O halde hem olumlu hem de olumsuz bir yanı var diyebilir miyiz?
-Haliyle… Sendrom bazı bireylerin yaşamında olumsuz sonuçlar doğuruyor, hatta benlik oluşumu da farklılaşıyor diyebiliriz.
Benlik oluşumu da farklılaşıyor dediniz. Bu farka da değinebilir misiniz?
-Kişiliği oluşturan iki benlik üzerinden gideceğim. İdeal benlik ve gerçek benlikten kısaca bahsedip farklılaşma boyutuna değineyim. “Gerçek Benlik”, bireyin kendini algılayış biçimidir. Bireyin kişilik olarak kendini nasıl gördüğüdür ve “ben kimim?” sorusuna verdiği cevap, onun gerçek benliğini ortaya koyar. “İdeal Benlik” ise, bireyin olmak istediği bir kişiliktir. Birey var olan benliği yerine, olmak istediği benlik peşinde koşar.
Buna ulaşmak mümkün mü?
-Hayır. Aslında birey, hiçbir zaman olmak istediği bu ideal benliğe ulaşamaz. Ancak bunun için gerekli özellikleri edinmeye çalışır. Kendini olduğundan farklı gösterme ve bu sayede çevresi tarafından kabul görme eğilimine girebilir. Üstelik bunu, yalnızlığını yenmek için tercih ediyor olabilir. Bazı bireyler gerçek benlikleri ile var olurken; bazıları ise ideal benlik peşindedir diyebiliriz.
Son olarak bu sendromu yaşayan gençler için ne önerebilirsiniz? Sizce gençlerin neye ihtiyacı var?
-Gençlere kendi pencerelerinden bakma fırsatı sunmak gerekiyor bence. Yenilikçi ve bilimin ışığıyla ilerleyen gençler kendi yollarını emin adımlarla ve istekle kat edeceklerdir.
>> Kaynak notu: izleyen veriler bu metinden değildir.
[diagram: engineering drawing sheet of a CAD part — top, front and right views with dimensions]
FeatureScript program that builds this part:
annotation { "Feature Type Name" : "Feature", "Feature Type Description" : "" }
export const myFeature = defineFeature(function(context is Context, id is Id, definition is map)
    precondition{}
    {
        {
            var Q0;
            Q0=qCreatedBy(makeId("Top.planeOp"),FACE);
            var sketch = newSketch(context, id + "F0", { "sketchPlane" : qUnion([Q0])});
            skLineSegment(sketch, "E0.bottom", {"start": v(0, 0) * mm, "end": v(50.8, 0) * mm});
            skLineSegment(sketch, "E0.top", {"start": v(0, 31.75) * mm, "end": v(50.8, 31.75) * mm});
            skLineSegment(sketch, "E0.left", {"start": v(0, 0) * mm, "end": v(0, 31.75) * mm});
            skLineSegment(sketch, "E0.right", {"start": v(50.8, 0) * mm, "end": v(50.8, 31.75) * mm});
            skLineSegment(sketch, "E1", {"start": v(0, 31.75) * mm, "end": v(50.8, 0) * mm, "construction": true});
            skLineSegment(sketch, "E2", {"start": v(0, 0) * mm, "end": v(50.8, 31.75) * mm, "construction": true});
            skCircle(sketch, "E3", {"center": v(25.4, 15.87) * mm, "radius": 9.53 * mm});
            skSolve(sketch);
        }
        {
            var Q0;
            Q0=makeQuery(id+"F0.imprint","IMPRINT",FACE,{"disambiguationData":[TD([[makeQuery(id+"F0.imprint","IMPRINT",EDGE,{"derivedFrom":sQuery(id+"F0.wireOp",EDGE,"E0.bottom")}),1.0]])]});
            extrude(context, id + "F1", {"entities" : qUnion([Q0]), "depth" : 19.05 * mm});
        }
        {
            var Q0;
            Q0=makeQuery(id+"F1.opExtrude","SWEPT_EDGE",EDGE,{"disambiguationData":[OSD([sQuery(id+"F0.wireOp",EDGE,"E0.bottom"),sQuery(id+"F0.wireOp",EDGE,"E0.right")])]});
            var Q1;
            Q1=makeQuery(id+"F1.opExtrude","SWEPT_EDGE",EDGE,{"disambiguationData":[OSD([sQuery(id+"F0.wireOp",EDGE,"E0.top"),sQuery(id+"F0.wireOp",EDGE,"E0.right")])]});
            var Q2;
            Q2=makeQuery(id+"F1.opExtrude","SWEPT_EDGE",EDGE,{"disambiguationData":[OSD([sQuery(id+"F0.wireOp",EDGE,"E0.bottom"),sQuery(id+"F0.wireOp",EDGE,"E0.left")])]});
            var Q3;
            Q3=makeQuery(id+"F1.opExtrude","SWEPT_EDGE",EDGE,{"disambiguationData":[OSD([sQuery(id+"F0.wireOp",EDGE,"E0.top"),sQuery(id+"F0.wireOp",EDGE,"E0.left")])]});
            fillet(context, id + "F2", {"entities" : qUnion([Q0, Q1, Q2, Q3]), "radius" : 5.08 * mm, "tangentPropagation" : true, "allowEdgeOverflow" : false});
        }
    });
Gençler hakikati arama isteğiyle “hayatta neden varım?” sorusunu sorabilmeli. Ki hayalleri ve ulaşmak istedikleri özgün hedefleri gelişsin. Henüz hazır olmadığı hayat sorumlulukları ve baskı, genci hayallerinden uzaklaştırdığı gibi, amaçlarını nerede, nasıl gerçekleştireceği konusunda da genci belirsizliğe itiyor.
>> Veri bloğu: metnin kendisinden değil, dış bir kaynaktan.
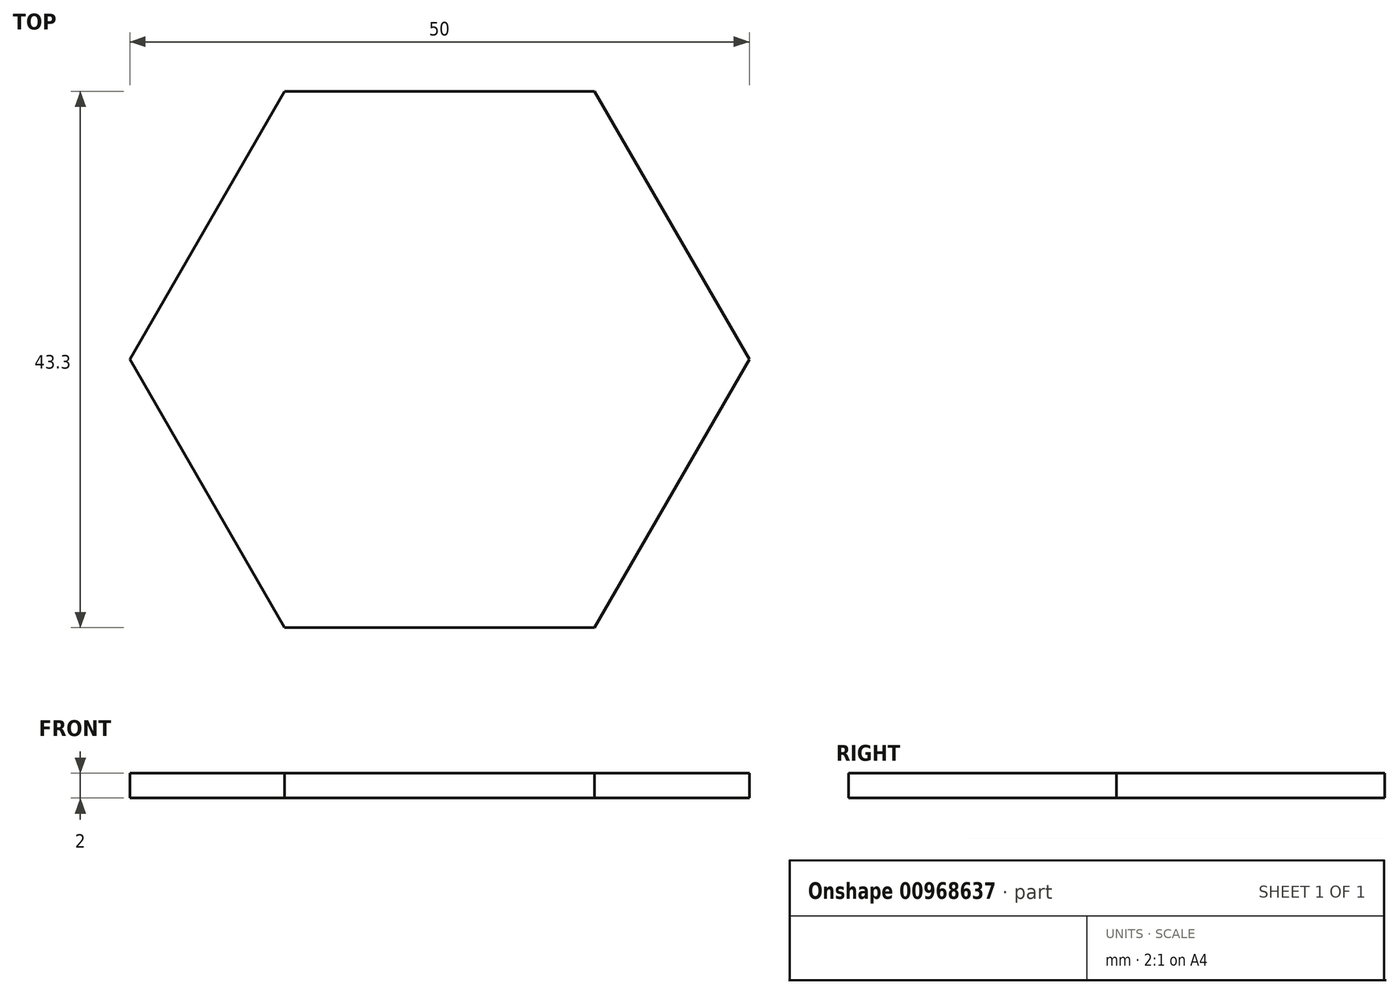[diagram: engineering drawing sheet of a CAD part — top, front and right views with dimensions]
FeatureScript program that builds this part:
annotation { "Feature Type Name" : "Feature", "Feature Type Description" : "" }
export const myFeature = defineFeature(function(context is Context, id is Id, definition is map)
    precondition{}
    {
        {
            var Q0;
            Q0=qCreatedBy(makeId("Top.planeOp"),FACE);
            var sketch = newSketch(context, id + "F0", { "sketchPlane" : qUnion([Q0])});
            skCircle(sketch, "E0.cCircle", {"center": v(0, 0) * mm, "radius": 25 * mm, "construction": true});
            skLineSegment(sketch, "E0.0", {"start": v(25, 0) * mm, "end": v(12.5, -21.65) * mm});
            skLineSegment(sketch, "E0.1", {"start": v(12.5, -21.65) * mm, "end": v(-12.5, -21.65) * mm});
            skLineSegment(sketch, "E0.2", {"start": v(-12.5, -21.65) * mm, "end": v(-25, 0) * mm});
            skLineSegment(sketch, "E0.3", {"start": v(-25, 0) * mm, "end": v(-12.5, 21.65) * mm});
            skLineSegment(sketch, "E0.4", {"start": v(-12.5, 21.65) * mm, "end": v(12.5, 21.65) * mm});
            skLineSegment(sketch, "E0.5", {"start": v(12.5, 21.65) * mm, "end": v(25, 0) * mm});
            skSolve(sketch);
        }
        {
            var Q0;
            Q0=makeQuery(id+"F0.imprint","IMPRINT",FACE,{"disambiguationData":[TD([[makeQuery(id+"F0.imprint","IMPRINT",EDGE,{"derivedFrom":sQuery(id+"F0.wireOp",EDGE,"E0.0")}),-1.0]])]});
            extrude(context, id + "F1", {"entities" : qUnion([Q0]), "depth" : 2 * mm, "offsetDistance" : 25 * mm});
        }
    });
Burada kendini sevmenin yeri nedir?
-Kendini sevmek önemli bir duygu. Gençlerin kendini olduğu gibi sevmesine de fırsat tanımak gerek. Bunun için gençlerin güven ortamına ihtiyacı var. Kendi amaçlarını, kendi hayalleriyle bulmaya ihtiyaçları var. Bu sayede büyüme korkusu değil, tecrübeli olma ve başarma azmi gelişecektir. Bu da sorumluluk almaya dair özgüveni pekiştirecek ve Peter Pan Sendromu yönetilebilecektir.
KUTU İÇİNDE
DR. NİHAN KALANDELER KİMDİR?
1983 yılında İstanbul’da doğmuş ve üniversite yıllarına kadar öğrenimini burada sürdürmüştür. Lisans ve yüksek lisans eğitimini Kocaeli Üniversitesi Çalışma Ekonomisi ve Endüstri İlişkileri bölümünde tamamlamıştır. Toplumsal ilişkilere makro perspektiften bakabilmek ve derinlemesine sorgulayabilmek için Sosyolojiye gönül veren KALKANDELER, hem ikinci lisansını Sosyoloji bölümünde tamamlamış, hem de doktora eğitimine bu alanda devam etmiştir. 2020 yılında Ankara Üniversitesi Sosyoloji Anabilim Dalında “Şiddet Sarmalındaki Kadınların İntihar Düşünce ve Eylemleri Üzerine Nitel Bir Çalışma” teziyle doktor ünvanını almıştır.
Avrasya Üniversitesi Sosyal Hizmet Bölümünde öğretim üyesi ve bölüm başkanı olarak akademik çalışmalarını sürdüren KALKANDELER, aynı zamanda Sağlık Bilimleri Fakültesi Dekan Yardımcısı ve Kadın Araştırma, Uygulama Merkezi (KAUM) müdürü olarak görevini yürütmektedir. Alan araştırmalarına ve nitel analizlere ağırlık veren KALKANDELER, toplumsal cinsiyet, kadın çalışmaları, intihar ve yaşam algısı, sosyal psikoloji, çalışma sosyolojisi, aile, gençlik ve farklı kültürlerde çocukluk üzerine çalışmalarına devam etmektedir.